Transcription Process

  • Initiation:
    • Transcription factors (in eukaryotes) or sigma factors (in prokaryotes) connect to the DNA at the start of the gene (promoter) to signal where to start copying.
  • Elongation:
    • RNA polymerase runs along the DNA sequence and makes an mRNA copy, synthesizing the mRNA in the 5' to 3' direction.
    • The mRNA sequence does not stay attached to the DNA template; it is released.
  • Termination:
    • RNA polymerase reaches a terminator sequence (in prokaryotes) or a polyadenylation sequence (in eukaryotes).
    • The polymerase drops off, and the mRNA molecule is released.

Eukaryotic mRNA Editing

  • The initial mRNA transcript (primary transcript) undergoes editing before translation.
  • Splicing:
    • Introns (non-coding sequences or Intervening sequences) are removed.
    • Exons (expressed sequences) are joined together by spliceosomes.
  • 5' Capping:
    • A 5' bonding cap is added to the beginning of the mRNA.
  • Poly A Tail:
    • A poly-A tail (a string of adenine bases) is added to the 3' end.
    • Helps protect the transcript from degradation and helps it find the ribosome.

Structural vs.
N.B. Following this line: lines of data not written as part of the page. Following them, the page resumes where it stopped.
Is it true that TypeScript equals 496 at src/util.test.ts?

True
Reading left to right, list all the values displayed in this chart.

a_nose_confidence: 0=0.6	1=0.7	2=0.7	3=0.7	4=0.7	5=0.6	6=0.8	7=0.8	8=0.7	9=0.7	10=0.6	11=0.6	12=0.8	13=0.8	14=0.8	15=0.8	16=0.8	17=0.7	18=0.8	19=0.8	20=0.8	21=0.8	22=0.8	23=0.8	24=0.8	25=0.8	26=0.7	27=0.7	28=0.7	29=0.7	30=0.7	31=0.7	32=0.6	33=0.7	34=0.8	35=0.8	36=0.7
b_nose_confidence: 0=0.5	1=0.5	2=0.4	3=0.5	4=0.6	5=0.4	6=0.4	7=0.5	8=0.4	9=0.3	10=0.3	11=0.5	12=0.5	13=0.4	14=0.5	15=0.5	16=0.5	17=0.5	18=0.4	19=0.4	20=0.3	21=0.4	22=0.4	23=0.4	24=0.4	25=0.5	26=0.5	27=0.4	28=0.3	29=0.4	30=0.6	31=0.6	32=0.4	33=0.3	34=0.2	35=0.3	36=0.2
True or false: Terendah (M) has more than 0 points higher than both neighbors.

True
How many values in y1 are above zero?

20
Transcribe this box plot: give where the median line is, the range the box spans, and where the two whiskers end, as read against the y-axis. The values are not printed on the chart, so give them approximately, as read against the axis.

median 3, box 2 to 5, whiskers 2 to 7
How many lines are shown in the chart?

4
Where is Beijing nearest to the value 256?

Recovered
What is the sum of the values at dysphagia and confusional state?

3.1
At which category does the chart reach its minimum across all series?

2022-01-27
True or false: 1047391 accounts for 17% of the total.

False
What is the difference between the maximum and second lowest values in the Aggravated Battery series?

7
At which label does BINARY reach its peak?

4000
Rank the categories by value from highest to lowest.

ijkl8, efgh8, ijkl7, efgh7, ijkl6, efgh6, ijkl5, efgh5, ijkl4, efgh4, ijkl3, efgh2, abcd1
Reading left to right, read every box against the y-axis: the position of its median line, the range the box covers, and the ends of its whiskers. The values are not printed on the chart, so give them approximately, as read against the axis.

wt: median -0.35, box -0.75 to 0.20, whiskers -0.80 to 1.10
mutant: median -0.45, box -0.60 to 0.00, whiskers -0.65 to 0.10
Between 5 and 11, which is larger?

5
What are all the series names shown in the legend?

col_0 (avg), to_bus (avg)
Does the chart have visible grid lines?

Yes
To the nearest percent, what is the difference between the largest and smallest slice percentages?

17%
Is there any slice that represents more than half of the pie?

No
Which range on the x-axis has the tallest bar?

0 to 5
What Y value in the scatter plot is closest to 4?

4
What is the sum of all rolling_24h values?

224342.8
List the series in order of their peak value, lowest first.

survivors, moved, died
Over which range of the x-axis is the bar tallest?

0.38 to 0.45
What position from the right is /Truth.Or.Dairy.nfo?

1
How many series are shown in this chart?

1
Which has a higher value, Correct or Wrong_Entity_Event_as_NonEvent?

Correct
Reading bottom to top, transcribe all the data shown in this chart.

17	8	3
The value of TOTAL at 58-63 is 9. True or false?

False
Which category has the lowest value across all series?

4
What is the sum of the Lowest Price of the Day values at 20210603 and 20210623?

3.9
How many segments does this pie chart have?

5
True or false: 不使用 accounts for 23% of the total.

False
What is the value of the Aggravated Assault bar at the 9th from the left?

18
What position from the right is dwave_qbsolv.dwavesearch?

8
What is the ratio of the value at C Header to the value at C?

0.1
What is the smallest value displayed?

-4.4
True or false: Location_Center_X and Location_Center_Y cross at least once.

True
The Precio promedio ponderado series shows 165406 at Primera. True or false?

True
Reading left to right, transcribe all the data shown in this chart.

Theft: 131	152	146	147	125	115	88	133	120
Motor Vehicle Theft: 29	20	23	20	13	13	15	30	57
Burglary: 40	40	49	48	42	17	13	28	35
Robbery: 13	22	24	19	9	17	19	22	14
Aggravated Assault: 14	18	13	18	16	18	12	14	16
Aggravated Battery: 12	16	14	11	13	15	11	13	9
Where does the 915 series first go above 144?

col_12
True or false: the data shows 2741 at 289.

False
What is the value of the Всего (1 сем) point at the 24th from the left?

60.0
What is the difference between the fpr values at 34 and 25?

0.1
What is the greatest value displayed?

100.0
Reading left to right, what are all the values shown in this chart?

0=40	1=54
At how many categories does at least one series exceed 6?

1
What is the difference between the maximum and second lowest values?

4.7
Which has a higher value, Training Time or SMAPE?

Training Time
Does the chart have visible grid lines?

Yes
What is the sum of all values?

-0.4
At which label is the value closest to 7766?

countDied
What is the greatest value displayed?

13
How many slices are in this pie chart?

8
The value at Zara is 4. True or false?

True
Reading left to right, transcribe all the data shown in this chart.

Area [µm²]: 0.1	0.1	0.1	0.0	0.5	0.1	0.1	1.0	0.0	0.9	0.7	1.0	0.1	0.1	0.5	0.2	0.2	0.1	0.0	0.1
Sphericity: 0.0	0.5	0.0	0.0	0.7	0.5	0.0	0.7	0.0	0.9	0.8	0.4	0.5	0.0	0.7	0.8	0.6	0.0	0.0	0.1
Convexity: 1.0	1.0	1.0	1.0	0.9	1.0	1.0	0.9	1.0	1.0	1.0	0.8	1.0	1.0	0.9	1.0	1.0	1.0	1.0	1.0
Nonstructural Genes

  • Structural genes code for mRNAs that are translated into proteins.
  • Nonstructural genes code for RNAs that have other functions.

Translation

  • Translation occurs when the mRNA leaves the nucleus and interacts with a ribosome.
  • The ribosome reads the mRNA code and translates it into a specific amino acid sequence.
  • Each three-base sequence on the mRNA is called a codon.
  • The genetic code is universal; it is the same in bacteria, plants, and animals.
  • There are 64 possible codons, but only 20 amino acids, so the genetic code is redundant.
  • Some codons are stop codons (UAA, UAG, UGA), which signal the end of translation.
  • There is also a start codon.

The Role of tRNA

  • tRNAs are helper molecules that bring amino acids to the ribosome.
  • Each tRNA has an anticodon sequence that is complementary to a codon on the mRNA.
  • tRNA also has a site where a specific amino acid can attach.

The Ribosome in Translation

  • The ribosome is made up of a large subunit and a small subunit.
  • It is an rRNA protein complex that acts as the chef, taking the mRNA and making the protein.

Translation Process

  • Initiation:
    • tRNA with an amino acid binds to the ribosome, and the anticodon lines up with the start codon on the mRNA.
  • Elongation:
    • The ribosome cycles through tRNAs, adding amino acids to the growing polypeptide chain.
    • This requires energy (GTP).
  • Termination:
    • A stop codon is reached, and a release factor binds to the ribosome, cleaving the bond that holds the polypeptide.

The Central Dogma of Molecular Biology

  • Summarized as the process of how DNA makes protein.